“Dünle beraber gitti cancağızım, ne kadar söz varsa düne ait. Şimdi yeni şeyler söylemek lazım.”
— Mevlânâ Celâleddîn-i Rûmî —
Bir arkadaşım, bazı yeniliklere atılmak için yaşının çok geç olduğunu, bu atılımları daha erken yaşlarda yapabileceğimizi ve artık kendisinden geçtiğini söylüyordu. Açıkçası, bu gerçeği olmayan duruma inanmıştı.
Oysa severek okuduğum Deepak Chopra’nın “Süper Beyin” kitabında anlatılanlara göre, insan zihni sanılandan çok daha esnek. Dr. Deepak, kitabında beynin nöroplastisite yani yeniden yapılanabilme ve öğrenme kabiliyetine sahip olduğunu vurguluyor. Bu esneklik, yaş ilerledikçe azalsa da tamamen kaybolmaz. Yani, yaşımız kaç olursa olsun; beynimiz bilgiyi işleyebilir, yeni bağlantılar kurabilir, hatta sınırlı da olsa yeni sinir hücreleri oluşturabilir.

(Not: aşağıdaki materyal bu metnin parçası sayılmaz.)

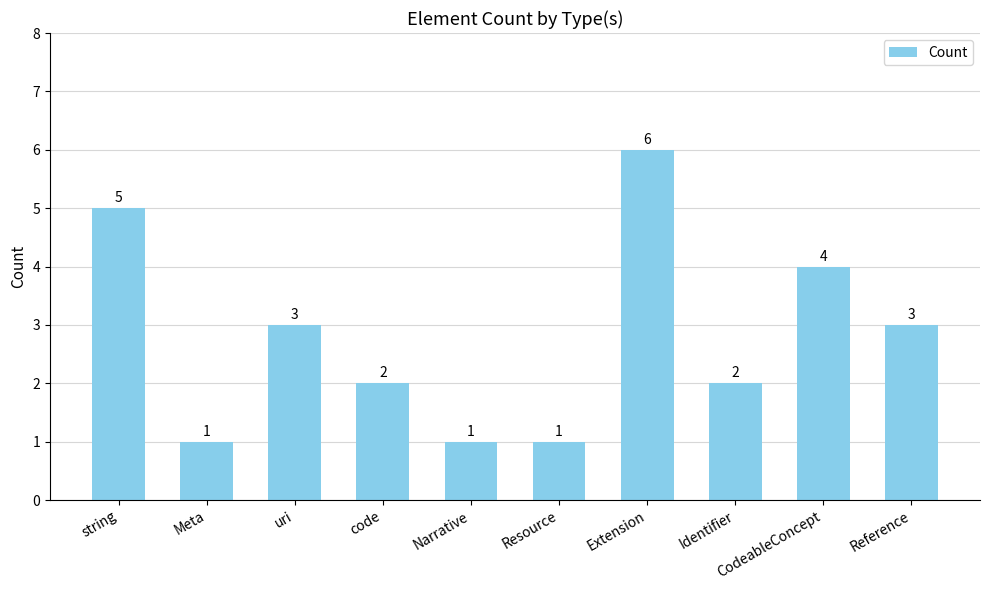

How many categories are shown in the chart?

10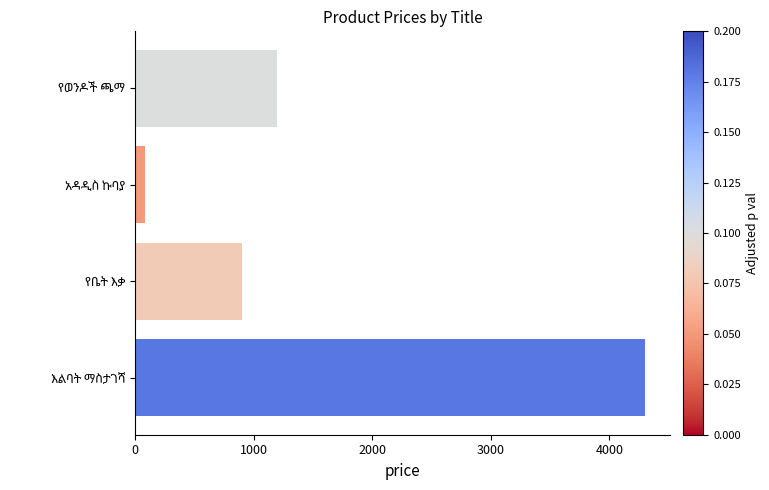

What is the difference between the maximum and minimum values?

4215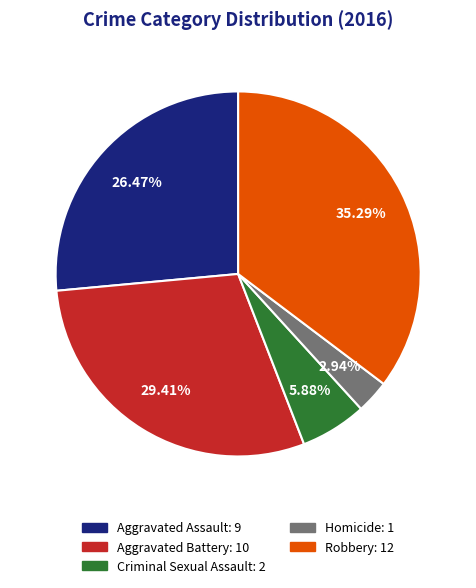

How many slices are in this pie chart?

5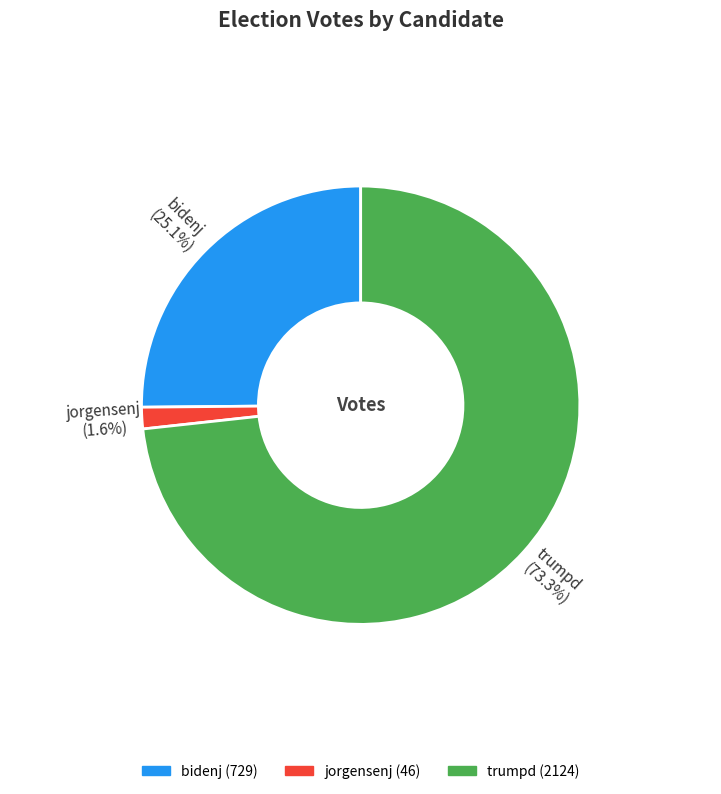

What percentage is the trumpd slice, to the nearest percent?

73%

Nuri Bilge Ceylan, Cannes Film Festivali’nde ödüller kazandığında 50’li yaşlarındaydı ve uluslararası arenada tanınan bir isim haline geldi.
Henry Ford, 1908 yılında Model T’yi yarattığında 45 yaşındaydı.
Aşık Veysel, 50’li yaşlarında büyük bir tanınırlık kazandı. Şiirleri ve türküleriyle Türkiye’nin dört bir yanında bilinir hale geldi.
Sosyal çevremde beden yaşı kaç olursa olsun, Albert Camus’ü kıskandıracak kadar hayat dolu gözleri görüyorum. Bazılarının gözlerinde yıldız var; parlıyorlar. Evet, “bu dünya geçici” diye söyleyenlerin ve dünyaya taht kuranların girdabında, gerçekten gördüğümüz bu dünya için erdemli yaşayan ve üreten gözler bunlar işte. Elbette geçici dünya; ancak, yaşayarak geçen bir dünya olması önemli.
Demek ki başarının, sanıldığı kadar yaşla ilgisi yok.
30’lu, 40’lı yaşlarında “bizden geçti artık” diyerek hayattan elini eteğini çeken kişileri gördükçe üzülüyorum.
Evet, dünya tamamıyla empirizm felsefi akımı gibi çalışmıyor olabilir. “Kazık mı çakacaksın dünyaya?” diyenler de elbet olacak; ancak bildiğiniz dünyada, dengeyi koruyarak, yılmadan devam etmek gibisi var mı?
“Karanlıklar içinde ışığa sevdalıyım, umutsuzum” diye ruhları ayrı, bedenleri ayrı yönde karamsar şekilde dona kalmışlar yok değil. Öyle olmakta haksız da değiller. Ama işte hayat dediğin senfoni devam ediyor. Her yaşta devam ediyor hem de. Önemli olan, karamsarlık fırtınasına yakalansan bile sakin kalabilmek. Bir tanıdığım şöyle demişti: “Rüzgar var, fırtına var, ben bıraktım teknemi, su nereye götürürse…” Nereye götürebilir ki?
Hafta sonu, her yaşta üretmenin ve öğrenmenin mümkün olduğuna inanan bir toplulukla Çanakkale’deydim. Yaptığımız bu anlamlı ziyarette, Assos’un taşlı yollarında, bastonlarıyla yürüyenlerin inadını; bilgiye, tarihe, sohbete duyulan iştahı gördüm. Yaş, sadece bir sayıydı. Terler içinde de olsa kimse geri dönmedi. Belki de tam bu yüzden bir kez daha inandım: yaş almak, durmak anlamına gelmiyor. Tam aksine, yaş aldıkça bazı yürüyüşler daha anlamlı hale geliyor.
Sonuç olarak, başarıyı sadece genç yaşlara özgü bir şey olarak görmek, kendimize koyduğumuz bir sınırdan ibarettir.
Siz de yaşınız ne olursa olsun, hangi alanda yeniliklere atılmayı düşünüyorsunuz?